Food that helps the bluebirds during the storm
We have another storm moving up the east coast this weekend and I believe this storm will continue to put pressure on our insect eating migrants. I wanted to check all of the bluebird boxes but decided not to disturb the boxes until after the storm has moves through. I believe it is possible that the substances inside the box could help the surviving swallows stay insulated and I do not want to stress any swallows more than they could possibly be already. I did settle on checking the two boxes back behind the house where the Eastern Bluebirds were showing some interest in nesting. It was only a week ago when these two boxes were completely empty. With a closer inspection it appears the bluebirds have left numerous clues of how they are able to survive the snow storm that we had last week.
What I found interesting was the fact that the seeds were perfectly shaped without having been chewed up (as how the Purple Finch chew their seeds, see previous post).
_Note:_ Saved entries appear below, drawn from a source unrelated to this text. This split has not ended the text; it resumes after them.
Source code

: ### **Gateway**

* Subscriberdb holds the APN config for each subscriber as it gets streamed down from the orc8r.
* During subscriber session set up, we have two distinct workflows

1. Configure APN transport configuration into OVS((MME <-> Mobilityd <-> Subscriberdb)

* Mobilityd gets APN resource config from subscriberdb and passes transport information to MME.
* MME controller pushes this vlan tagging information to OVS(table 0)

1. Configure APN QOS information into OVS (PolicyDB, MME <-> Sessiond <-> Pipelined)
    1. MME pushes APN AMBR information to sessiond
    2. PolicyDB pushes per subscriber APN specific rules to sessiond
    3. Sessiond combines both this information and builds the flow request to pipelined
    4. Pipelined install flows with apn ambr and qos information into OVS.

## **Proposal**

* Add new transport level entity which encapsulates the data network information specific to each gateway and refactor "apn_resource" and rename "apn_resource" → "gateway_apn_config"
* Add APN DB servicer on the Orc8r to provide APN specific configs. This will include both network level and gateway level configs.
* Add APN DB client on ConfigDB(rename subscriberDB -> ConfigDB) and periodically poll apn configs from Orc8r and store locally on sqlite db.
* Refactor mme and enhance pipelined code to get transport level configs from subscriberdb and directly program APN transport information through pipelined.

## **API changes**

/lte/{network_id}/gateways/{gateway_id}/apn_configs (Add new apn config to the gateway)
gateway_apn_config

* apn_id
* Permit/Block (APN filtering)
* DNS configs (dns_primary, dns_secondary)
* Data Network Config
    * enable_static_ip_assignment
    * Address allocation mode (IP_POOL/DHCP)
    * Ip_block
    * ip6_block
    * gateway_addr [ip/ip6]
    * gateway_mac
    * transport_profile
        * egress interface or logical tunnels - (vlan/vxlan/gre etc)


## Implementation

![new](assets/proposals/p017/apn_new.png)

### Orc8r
My guess is that the Eastern Bluebirds were swallowing the seeds/shell whole and since they have a fast digestive system that the seeds are quickly passing through their body. You can see a few shell casings of the Sumac (not sure why they didn’t get digested??) and without knowing for sure, I would guess many of these seeds are that of the Sumac. This is a perfect natural advantage in the Sumac to be spread around by the birds and probably one of the main reasons the birds leave these seeds as a last resort food. Without knowing much about the Sumac fruit, the seeds “could” have coating on it that “could” keep the seeds from being digested when eaten whole. I also will “guess” that when this coating is removed by the stomach of the bird that it helps the seeds germinate into a tree when fallen to the ground (via its droppings). But if the bird (or animal) chews the seeds that the coating will then be broken and the meat of the seed can be digested. Another option is that the seeds “could” give the birds the runs and then everything it eats will then runs through its body?? Your guess is as good as mine on why all these seeds were here and not digested. If anyone knows for “sure” please leave a comment!!
Besides the sumac seeds that I found; there were two insect casings and another unidentified seed in the scat of this bird (supporting that the seeds give the birds the runs). Obviously, it is only my SWAG (Scientific Wild Ass Guess) that this scat is really from the Eastern Bluebird and these seeds are that from the Sumac. Finding things can always get you asking more questions than answers!! But, checking the box was a wonderful way to learned more about the Eastern Bluebird’s spring feeding behaviors and it should be interesting in what I might find in all the other boxes I monitor.